February 28, 2018

True Negotiations Only a Myth for Atlantic Telephone Membership Cooperative

True Negotiations Only a Myth for Atlantic Telephone Membership Cooperative

 

If Retransmission Consent involved true negotiations, then Atlantic Telephone Membership Cooperative’s Jody Heustess wouldn’t be bargaining about hypotheticals. But alas, that’s what December talks brought for ATMC. According to Heustess, broadcast conglomerates asked ATMC to partake in negotiations for channels that the company didn’t even own yet but could perhaps own one day in the future. The absurdities didn’t stop there. Heustess describes an interaction he had with a broadcaster’s attorney. The attorney insisted that a specific channel be included in negotiations even though ATMC’s customers didn’t want it. Heustess asked what programs were on the disputed channel. The attorney couldn’t tell him. He had no idea.

 

Heustess soon learned that this kind of inexplicable bargaining was status quo for retransmission talks.

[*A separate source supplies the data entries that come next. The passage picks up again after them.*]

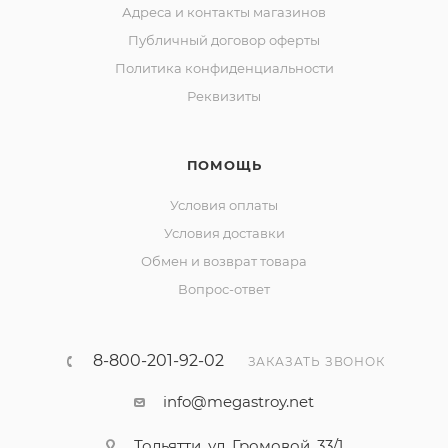
Адреса и контакты магазинов
Публичный договор оферты
Политика конфиденциальности
Реквизиты
ПОМОЩЬ
Условия оплаты
Условия доставки
Обмен и возврат товара
Вопрос-ответ
8-800-201-92-02
ЗАКАЗАТЬ ЗВОНОК
info@megastroy.net
Тольятти, ул. Громовой, 33/1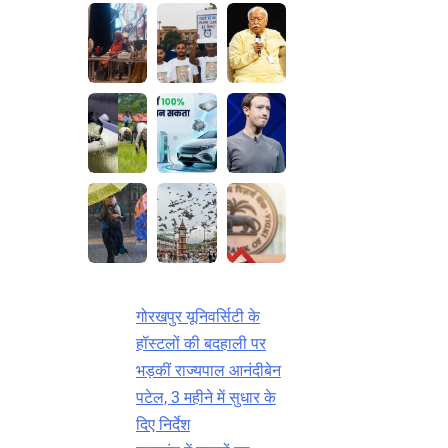
गोरखपुर यूनिवर्सिटी के
हॉस्टलों की बदहाली पर
भड़कीं राज्यपाल आनंदीबेन
पटेल, 3 महीने में सुधार के
दिए निर्देश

When ATMC learned about price spikes their consumers would face in the new year, they asked for an explanation. Why is a channel worth 100 percent more on January 1st than it is on December 31st? ATMC wanted, at the very least, an explanation to relay to their customers. Once again, the response was vague and insufficient: That’s the new market rate.

 

To Heustess, the root of the problem is clear. In 1992, when the Cable Act was established, there were about 40 channels available. Today, there are hundreds of channels and streaming options. In short, the 26-year-old act is archaic. And it’s high time that it changes.